This provision is needed. No one should be able to walk into a chancery clerk’s office and ask for free photocopies of, say, thousands of pages of land rolls. Hey, if they’re free, why not get 10 copies? It would be ludicrous to burden taxpayers with such expenses.

The problem arises when records custodians or other public officials use the fee provision as a shield, as a mechanism to keep people from obtaining access to information about what their government is doing.

Want a copy of the mayor’s expense vouchers? Sure, it’s public — but there’s a $200 estimate, payable in advance, for finding the records, reviewing them and making copies. Sadly, some officials in Mississippi still think such obfuscation — directly in violation of the spirit of the Open Records Act — is clever.
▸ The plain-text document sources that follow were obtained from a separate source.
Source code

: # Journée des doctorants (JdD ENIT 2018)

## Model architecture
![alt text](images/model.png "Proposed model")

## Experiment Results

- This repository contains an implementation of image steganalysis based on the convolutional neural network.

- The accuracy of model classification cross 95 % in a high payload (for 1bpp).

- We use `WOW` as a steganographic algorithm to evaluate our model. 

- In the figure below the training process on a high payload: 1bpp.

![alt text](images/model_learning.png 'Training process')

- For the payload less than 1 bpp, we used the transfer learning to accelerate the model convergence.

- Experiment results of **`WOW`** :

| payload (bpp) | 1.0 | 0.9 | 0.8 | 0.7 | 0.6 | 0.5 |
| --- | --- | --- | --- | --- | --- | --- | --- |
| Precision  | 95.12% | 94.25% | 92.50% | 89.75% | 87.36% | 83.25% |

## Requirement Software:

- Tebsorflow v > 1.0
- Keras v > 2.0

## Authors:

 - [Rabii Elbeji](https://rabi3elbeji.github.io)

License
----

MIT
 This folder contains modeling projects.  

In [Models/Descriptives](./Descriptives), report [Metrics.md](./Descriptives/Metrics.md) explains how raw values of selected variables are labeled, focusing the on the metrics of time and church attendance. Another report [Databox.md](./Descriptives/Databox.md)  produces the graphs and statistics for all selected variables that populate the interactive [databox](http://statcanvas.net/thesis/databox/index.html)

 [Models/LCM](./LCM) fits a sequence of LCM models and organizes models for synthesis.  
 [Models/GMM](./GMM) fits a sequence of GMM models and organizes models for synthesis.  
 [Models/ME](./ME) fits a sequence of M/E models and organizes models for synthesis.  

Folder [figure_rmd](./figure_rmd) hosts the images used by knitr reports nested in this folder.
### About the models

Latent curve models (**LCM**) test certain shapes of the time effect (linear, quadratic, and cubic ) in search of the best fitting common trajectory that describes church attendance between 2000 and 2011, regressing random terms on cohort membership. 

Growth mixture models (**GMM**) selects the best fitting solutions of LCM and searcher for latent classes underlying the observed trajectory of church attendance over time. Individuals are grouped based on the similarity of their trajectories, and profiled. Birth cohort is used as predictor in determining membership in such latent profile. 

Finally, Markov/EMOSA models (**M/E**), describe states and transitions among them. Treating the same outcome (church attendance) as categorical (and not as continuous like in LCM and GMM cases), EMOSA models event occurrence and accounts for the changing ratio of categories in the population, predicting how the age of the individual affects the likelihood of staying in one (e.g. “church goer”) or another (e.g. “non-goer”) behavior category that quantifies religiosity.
Admittedly, it’s difficult to find a “one size fits all” solution, but what is also clear is the existing wording provides far too much wiggle room for officials seeking to avoid accountability.

One would think “in no case to exceed the actual cost” would be clear enough, but county-to-county, city-to-city and agency-to-agency there are widely varying fees. And especially when the information is “sensitive,” fee requests seem to soar.

This is an issue that has been addressed by every state. Florida sets a fee of 15 cents per page and requires a clear schedule of fees in the unusual instances where extra work is required to retrieve information requested.

Mississippi and other states are rapidly shifting, of course, to electronic records available on the Internet at no charge. This is an empowering, healthy trend in a democracy.

As with paper records, it must be made clear that costs imposed to create an obstacle or, worse, to create a new “profit center” for an agency will not be tolerated.

Paper records, however, will be with us for the foreseeable future. Legislators should act now to make sure fee provisions in the Public Records Act are as clear as they need to be to keep the provisions being used to, in effect, block access to records the law deems to be open.

This state has taken many steps toward more openness in recent years. Time for one more.